Изменить стиль страницы

Федор читал трагедию Хераскова «Венецианская монахиня», которую играли на университетском театре. Его поразило тогда то, что Херасков не выдумал сюжет, а взял для трагедии подлинную романтическую историю,случившуюся когда-то в Венеции, и то, что в ней не было привычной борьбы чувства и долга, — Херасков показал, как «страсть с верой борется, а вера с нежной страстью». Автор воспевал честь, сохраненную ценою жизни. В русской драматургии это было нечто новое. И главный герой трагедии Коранс не мог не прельстить Федора.

— Я хотел бы сыграть Коранса, — задумчиво проговорил он, вспоминая горячие монологи благородного юноши.

— Спасибо, Федор Григорьевич. Но я написал еще одну трагедию и хочу показать ее вам, она еще не напечатана.

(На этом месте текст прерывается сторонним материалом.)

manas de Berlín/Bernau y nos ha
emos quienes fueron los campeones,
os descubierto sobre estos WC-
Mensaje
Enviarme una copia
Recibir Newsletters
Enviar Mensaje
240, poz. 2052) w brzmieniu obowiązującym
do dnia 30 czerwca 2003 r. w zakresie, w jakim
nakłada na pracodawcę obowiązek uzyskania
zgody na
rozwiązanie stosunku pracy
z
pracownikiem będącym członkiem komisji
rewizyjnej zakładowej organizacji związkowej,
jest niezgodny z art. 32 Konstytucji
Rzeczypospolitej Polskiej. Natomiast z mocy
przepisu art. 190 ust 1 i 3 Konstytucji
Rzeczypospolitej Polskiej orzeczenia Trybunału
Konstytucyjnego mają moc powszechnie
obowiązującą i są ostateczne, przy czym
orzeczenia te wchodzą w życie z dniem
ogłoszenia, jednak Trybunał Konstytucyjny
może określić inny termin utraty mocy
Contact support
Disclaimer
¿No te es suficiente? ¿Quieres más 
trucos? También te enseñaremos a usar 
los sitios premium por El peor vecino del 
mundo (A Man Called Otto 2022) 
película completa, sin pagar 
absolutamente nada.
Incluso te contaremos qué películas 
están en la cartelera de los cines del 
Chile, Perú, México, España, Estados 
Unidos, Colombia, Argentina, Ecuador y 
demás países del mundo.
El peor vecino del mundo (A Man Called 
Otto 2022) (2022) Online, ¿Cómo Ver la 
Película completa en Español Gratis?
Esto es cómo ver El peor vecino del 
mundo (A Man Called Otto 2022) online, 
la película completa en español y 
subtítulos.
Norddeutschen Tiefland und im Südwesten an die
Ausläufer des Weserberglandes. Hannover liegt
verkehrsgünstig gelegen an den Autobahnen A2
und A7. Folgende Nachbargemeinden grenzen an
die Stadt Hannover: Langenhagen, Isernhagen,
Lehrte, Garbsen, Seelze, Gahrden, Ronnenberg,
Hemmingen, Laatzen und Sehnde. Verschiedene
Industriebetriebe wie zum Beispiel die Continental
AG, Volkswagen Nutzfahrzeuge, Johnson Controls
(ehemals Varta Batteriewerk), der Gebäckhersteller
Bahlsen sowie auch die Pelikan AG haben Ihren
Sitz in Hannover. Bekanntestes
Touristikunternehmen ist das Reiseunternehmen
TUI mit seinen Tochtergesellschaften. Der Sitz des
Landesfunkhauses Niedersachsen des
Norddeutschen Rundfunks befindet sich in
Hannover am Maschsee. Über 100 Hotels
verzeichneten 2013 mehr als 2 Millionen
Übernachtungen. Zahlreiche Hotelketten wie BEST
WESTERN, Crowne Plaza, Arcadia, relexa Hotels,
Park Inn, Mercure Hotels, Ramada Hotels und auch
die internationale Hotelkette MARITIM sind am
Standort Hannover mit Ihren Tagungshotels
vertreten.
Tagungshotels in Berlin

— Боже мой! — воскликнул Федор. — Да у вас здесь свой репертуар, а вы молчите!

— Сейчас все молчат, — глухо сказал Княжнин. — Траур.

Наступила тишина. И в этот момент дверь распахнулась, и вошел хмурый Ржевский.

— Добрый вечер, господа. Простите, что прервал вашу беседу. Конечно, о поэзии?

— Нет, Алеша, о трагедии, — улыбнулся Херасков.

Ржевский вскинул брови, быстрым шагом подошел к окну и постучал согнутым пальцем по стеклу.

— Вот! Там, господа, там сейчас творят трагедию. — Он резко повернулся к Княжнину. — А-а! Не ты ли, Яшенька, упрекал меня в злобствовании, когда слушал мою притчу:

Как истину изгнали
Из града люди вон,
Пороку власть отдали,
Ему восставя трон, —
Насильство и обманы
Власть стали разделять.
Когда сии тираны
Всех начали терзать…

И кто ж теперь прав?

Княжнин спокойно выдержал взгляд Ржевского.

— Угомонись, Алексей, со своими тиранами. А кто ж тогда разогнал презренную Тайную канцелярию? Небось на память помнишь слова императорского указа: «Ненавистное выражение «слово и дело» не долженствует отныне значить ничего…»

— Меня, Яшенька, как и всех православных, с малолетства учили запоминать другие слова: «Не бойся убивающих тело, души не могущих убить, а бойтесь более того, кто может и душу и тело погубить в геенне». А кто же души наши погубил? Кто нашу веру истинную с другими смешал, чтоб и отличия не было? За какую ж мне тогда веру и за какого царя сражаться? Не знаешь? Вот и мы с Гришенькой не знаем. А между тем уже готовимся к походу на Данию, никому не ведомый Шлезвиг воевать станем.

— Вот ты ругаешься, Алеша, — укорил его шутливо Херасков, — а государь тебе Манифест о вольности дворянства дал — езжай в свое поместье, да и живи в полное удовольствие!

— Ну что ты говоришь! Я русский офицер, защитник своего Отечества, а меня заставляют с кистенем на большую дорогу выходить!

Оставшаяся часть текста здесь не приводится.